The leaking pipes are the ones that don’t hold water…….I just rebuild the manifold after I’m done.
This video is a prime example of why I almost always prefer to bypass overhead. I would’ve located the manifolds, found the leaker, then bypassed. Probably without any damage visible without opening a cabinet or a closet. Of course it depends on where the headers are.
 
#15 ·
Here’s an example of how things can go to ****. This guy destroys this house……

The leak detector guy missed the target.

Then the next leak detector guy did hit the target but once the plumber accessed the pipe it wasn’t repairable.

Then it’s it’s amateur hour with him trying to locate the correct pipe.

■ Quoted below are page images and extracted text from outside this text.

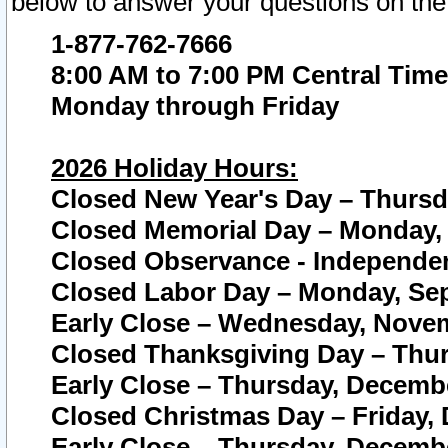
below to answer your questions on the
1-877-762-7666
8:00 AM to 7:00 PM Central Time
Monday through Friday
2026 Holiday Hours:
Closed New Year's Day – Thursda
Closed Memorial Day – Monday, 
Closed Observance - Independenc
Closed Labor Day – Monday, Sep
Early Close – Wednesday, Novem
Closed Thanksgiving Day – Thur
Early Close – Thursday, Decembe
Closed Christmas Day – Friday,
Early Close – Thursday, Decembe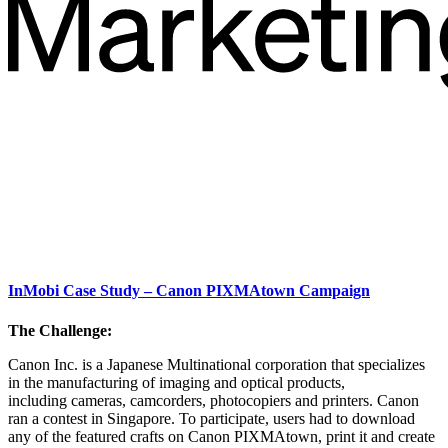
InMobi Case Study – Canon PIXMAtown Campaign
The Challenge:
Canon Inc. is a Japanese Multinational corporation that specializes
in the manufacturing of imaging and optical products,
including cameras, camcorders, photocopiers and printers. Canon
ran a contest in Singapore. To participate, users had to download
any of the featured crafts on Canon PIXMAtown, print it and create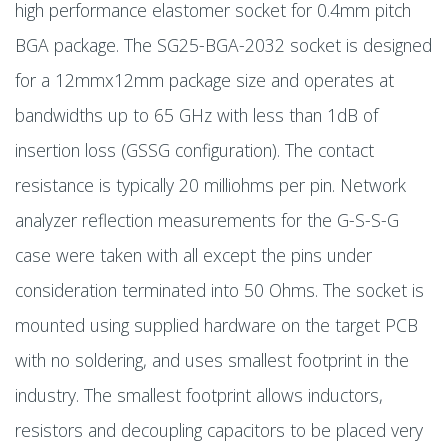
high performance elastomer socket for 0.4mm pitch
BGA package. The SG25-BGA-2032 socket is designed
for a 12mmx12mm package size and operates at
bandwidths up to 65 GHz with less than 1dB of
insertion loss (GSSG configuration). The contact
resistance is typically 20 milliohms per pin. Network
analyzer reflection measurements for the G-S-S-G
case were taken with all except the pins under
consideration terminated into 50 Ohms. The socket is
mounted using supplied hardware on the target PCB
with no soldering, and uses smallest footprint in the
industry. The smallest footprint allows inductors,
resistors and decoupling capacitors to be placed very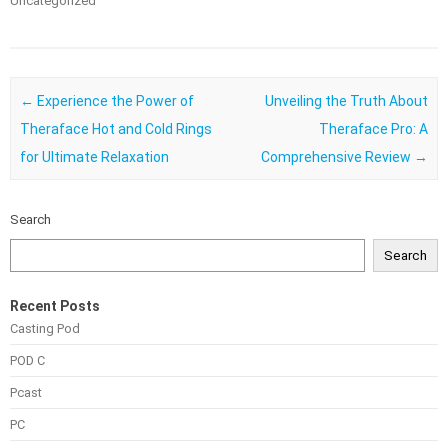
Uncategorized
Post navigation
←
Experience the Power of
Unveiling the Truth About
Theraface Hot and Cold Rings
Theraface Pro: A
for Ultimate Relaxation
Comprehensive Review
→
Search
Search
Recent Posts
Casting Pod
POD C
Pcast
PC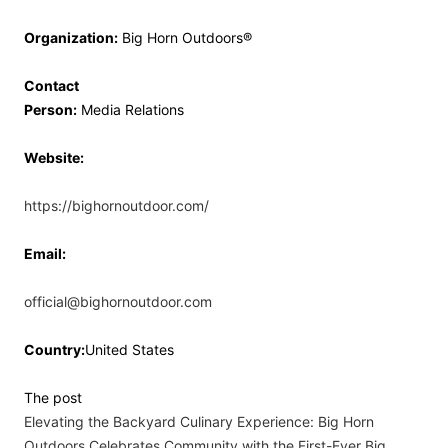
Organization:
Big Horn Outdoors®
Contact
Person:
Media Relations
Website:
https://bighornoutdoor.com/
Email:
official@bighornoutdoor.com
Country:
United States
The post
Elevating the Backyard Culinary Experience: Big Horn
Outdoors Celebrates Community with the First-Ever Big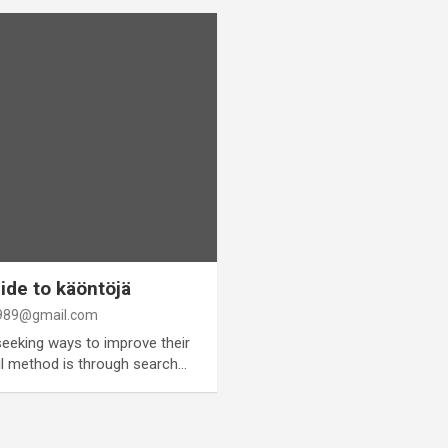
de to käöntöjä
89@gmail.com
seeking ways to improve their
ful method is through search…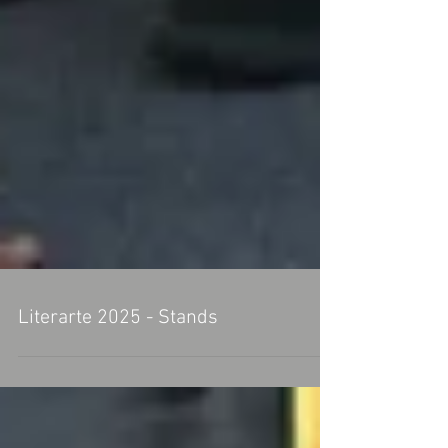
Literarte 2025 - Stands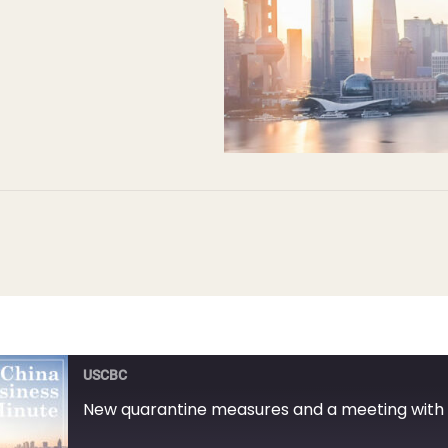
USCBC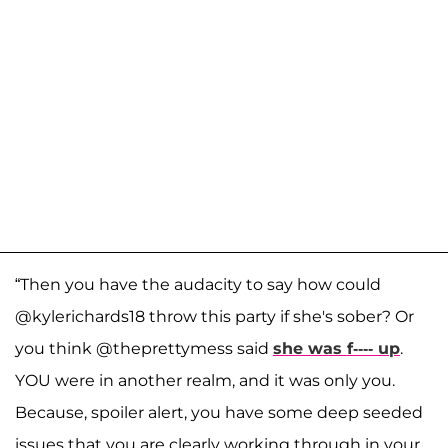
“Then you have the audacity to say how could
@kylerichards18 throw this party if she's sober? Or
you think @theprettymess said
she was f---- up
.
YOU were in another realm, and it was only you.
Because, spoiler alert, you have some deep seeded
issues that you are clearly working through in your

The leaking pipes are the ones that don’t hold water…….I just rebuild the manifold after I’m done.
This video is a prime example of why I almost always prefer to bypass overhead. I would’ve located the manifolds, found the leaker, then bypassed. Probably without any damage visible without opening a cabinet or a closet. Of course it depends on where the headers are.
Ignorant question:

Why doesn’t the water service come in the front wall of the home, then brought up into the attic to be distributed to each fixture vs under the slab?

Is it that the labor and material cost is cheaper to come up from the slab vs down from the attic?
 
#13 ·
My father use to like breaking the slab and repairing the leak. Then if the pipe wasn’t repairable he would bypass it.

He liked that approach because it made more money most of the time and insurance paid more as they were involved a lot when we broke the slab. Simple as that, Businessman first.

insurance would pay us to break the slab and repair. Insurance rarely paid for a bypass or it wasn’t enough damage caused by the bypass to make it worth involving insurance.
 
#14 ·
Looks like leak detection is hit and miss, if you don’t know what you’re doing, I’ve never seen this done it looks interesting.
99% homes here have basements, for the most part, the water service is brought into the building at the front wall of the home/building, into a shut off valve then into the water meter.

Our leak detection is simply behind “soaked”walls and or ceilings.
 
#20 ·
When the electronic leak detection is not accurate, it can be a minor nightmare.


At 7:30 the gentleman states that the manifold could not look worse. I disagree 100%. There is enough soft copper stubbed up above the slab to work with. As opposed to having fittings soldered 1" above the slab. I hate that. I have actually cut the fittings out when they are too low and soldered couplings with hard copper to raise the manifold; easier to work with this way.

With a re-route overhead {or around a wall in some cases} we cut into and add a tee somewhere convenient. The old line becomes defunct and remains in the slab.
 
#22 · (Edited)
When looking at a manifold with many pipes, it takes some experience to determine which line goes where.

For example, I was re-routing a line to bypass a slab leak and the house had 3/4" hose spigots on it. So when I saw 3/4" copper in the manifold that I was working with {and it was a cold manifold} , I determined that they fed the hose spigots and the leaking line was a 1/2" copper one feeding the kitchen sink with cold water.

But yeah, sometimes you can cut a few copper pipes to find which one feeds what fixtures.
Then you have to solder back the good lines that you had to cut.